═══ Record set

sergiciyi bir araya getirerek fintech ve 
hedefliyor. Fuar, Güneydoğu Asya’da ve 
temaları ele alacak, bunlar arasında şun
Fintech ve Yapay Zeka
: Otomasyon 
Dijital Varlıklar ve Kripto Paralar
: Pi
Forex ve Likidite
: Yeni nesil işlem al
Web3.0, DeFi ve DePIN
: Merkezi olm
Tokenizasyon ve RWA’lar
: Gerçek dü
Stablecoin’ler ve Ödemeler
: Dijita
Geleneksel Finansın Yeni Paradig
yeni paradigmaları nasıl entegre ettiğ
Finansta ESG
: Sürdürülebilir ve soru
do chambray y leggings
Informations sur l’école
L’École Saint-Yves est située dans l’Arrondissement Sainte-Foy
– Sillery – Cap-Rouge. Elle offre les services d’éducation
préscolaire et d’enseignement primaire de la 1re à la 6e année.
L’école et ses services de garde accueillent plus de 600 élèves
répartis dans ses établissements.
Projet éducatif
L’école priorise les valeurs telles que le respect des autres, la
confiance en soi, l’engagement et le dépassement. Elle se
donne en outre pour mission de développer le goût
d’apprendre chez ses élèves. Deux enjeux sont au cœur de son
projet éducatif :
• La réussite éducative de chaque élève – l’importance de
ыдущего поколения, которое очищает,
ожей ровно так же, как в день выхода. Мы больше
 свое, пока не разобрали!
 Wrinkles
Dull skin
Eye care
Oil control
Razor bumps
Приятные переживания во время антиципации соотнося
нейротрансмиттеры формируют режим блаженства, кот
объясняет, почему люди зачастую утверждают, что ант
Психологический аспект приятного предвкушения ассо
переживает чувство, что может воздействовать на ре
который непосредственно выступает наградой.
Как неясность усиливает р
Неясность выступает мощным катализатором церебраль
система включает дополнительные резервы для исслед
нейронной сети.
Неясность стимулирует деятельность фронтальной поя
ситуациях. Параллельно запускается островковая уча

══════
═══ Record set

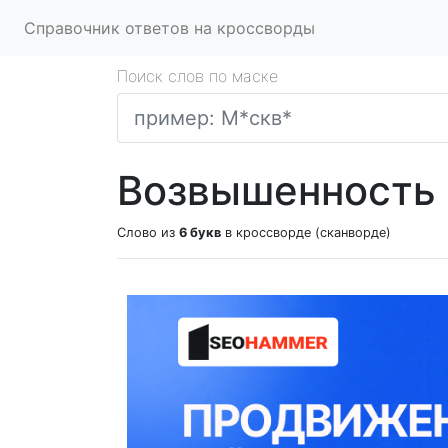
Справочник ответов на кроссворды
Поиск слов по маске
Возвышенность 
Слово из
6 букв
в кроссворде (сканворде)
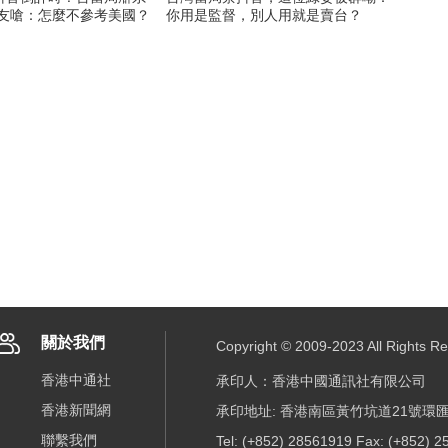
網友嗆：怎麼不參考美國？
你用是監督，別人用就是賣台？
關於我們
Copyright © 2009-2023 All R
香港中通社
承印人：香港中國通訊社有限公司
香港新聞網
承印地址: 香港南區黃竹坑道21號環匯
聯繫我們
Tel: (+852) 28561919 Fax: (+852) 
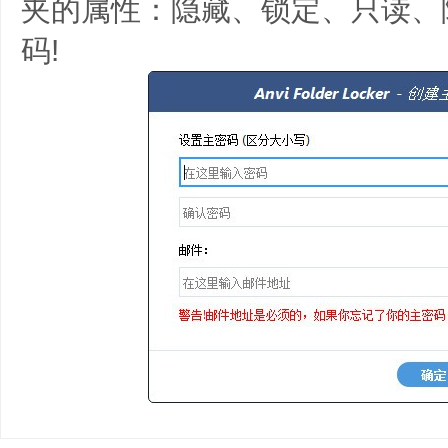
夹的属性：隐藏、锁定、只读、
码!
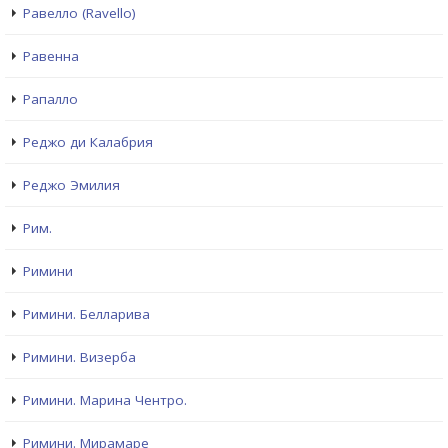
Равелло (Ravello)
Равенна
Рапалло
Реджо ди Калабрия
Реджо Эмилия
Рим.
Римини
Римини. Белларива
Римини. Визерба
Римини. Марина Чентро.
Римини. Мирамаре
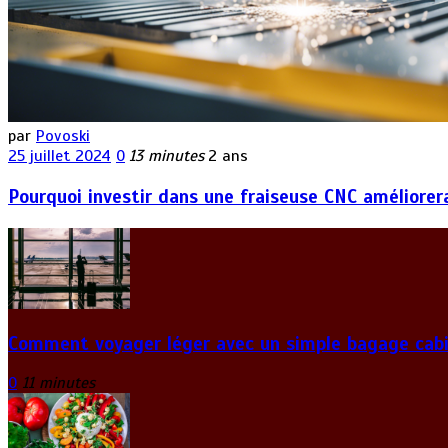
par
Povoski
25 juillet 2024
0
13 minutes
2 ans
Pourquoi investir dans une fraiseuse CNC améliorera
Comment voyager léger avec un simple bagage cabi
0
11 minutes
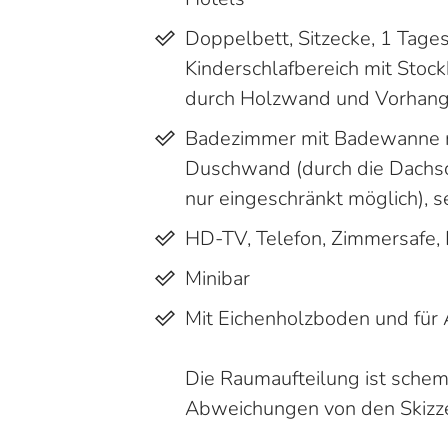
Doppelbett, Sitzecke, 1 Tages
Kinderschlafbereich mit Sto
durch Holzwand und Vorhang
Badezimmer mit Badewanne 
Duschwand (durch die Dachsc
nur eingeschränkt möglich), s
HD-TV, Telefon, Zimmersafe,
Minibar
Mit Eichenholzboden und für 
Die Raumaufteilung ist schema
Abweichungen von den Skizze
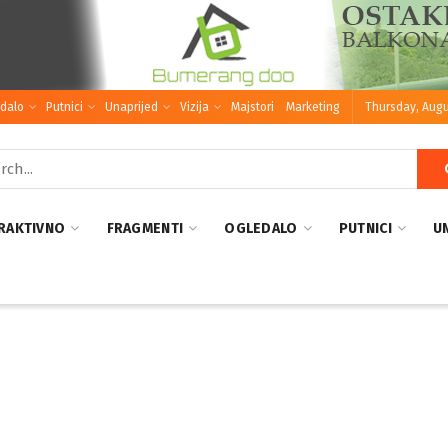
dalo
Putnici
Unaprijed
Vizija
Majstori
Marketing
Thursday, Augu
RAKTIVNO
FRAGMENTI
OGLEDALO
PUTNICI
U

══════
═══ Record set

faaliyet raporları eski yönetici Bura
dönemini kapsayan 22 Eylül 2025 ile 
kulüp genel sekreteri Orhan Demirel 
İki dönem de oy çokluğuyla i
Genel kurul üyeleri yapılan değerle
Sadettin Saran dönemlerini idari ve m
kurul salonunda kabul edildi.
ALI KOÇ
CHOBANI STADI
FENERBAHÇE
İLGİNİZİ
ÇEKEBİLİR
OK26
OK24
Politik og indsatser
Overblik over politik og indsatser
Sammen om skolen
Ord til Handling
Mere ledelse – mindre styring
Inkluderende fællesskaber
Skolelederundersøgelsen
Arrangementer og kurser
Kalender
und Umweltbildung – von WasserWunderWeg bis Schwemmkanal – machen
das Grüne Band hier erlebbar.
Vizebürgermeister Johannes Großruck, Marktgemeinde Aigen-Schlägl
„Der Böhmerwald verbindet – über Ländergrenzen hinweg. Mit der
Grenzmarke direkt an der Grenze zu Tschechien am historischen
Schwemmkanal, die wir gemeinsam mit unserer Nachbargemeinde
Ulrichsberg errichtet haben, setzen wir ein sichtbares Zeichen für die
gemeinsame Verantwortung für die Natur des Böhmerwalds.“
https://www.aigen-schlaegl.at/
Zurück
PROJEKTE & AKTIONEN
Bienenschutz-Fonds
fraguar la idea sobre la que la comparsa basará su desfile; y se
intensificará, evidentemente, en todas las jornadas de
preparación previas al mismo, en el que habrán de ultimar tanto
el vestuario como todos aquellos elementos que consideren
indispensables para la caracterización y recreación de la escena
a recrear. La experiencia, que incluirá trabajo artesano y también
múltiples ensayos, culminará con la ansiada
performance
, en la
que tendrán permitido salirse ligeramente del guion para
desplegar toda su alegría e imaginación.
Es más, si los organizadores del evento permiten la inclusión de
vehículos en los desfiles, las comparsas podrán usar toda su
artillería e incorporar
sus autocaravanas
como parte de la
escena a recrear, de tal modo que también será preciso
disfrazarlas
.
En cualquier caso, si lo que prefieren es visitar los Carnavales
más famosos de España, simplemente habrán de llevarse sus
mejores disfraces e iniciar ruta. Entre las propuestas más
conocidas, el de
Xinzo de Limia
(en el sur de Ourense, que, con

══════

State the number of lines in the records that include "élèves", and write nothing else.

2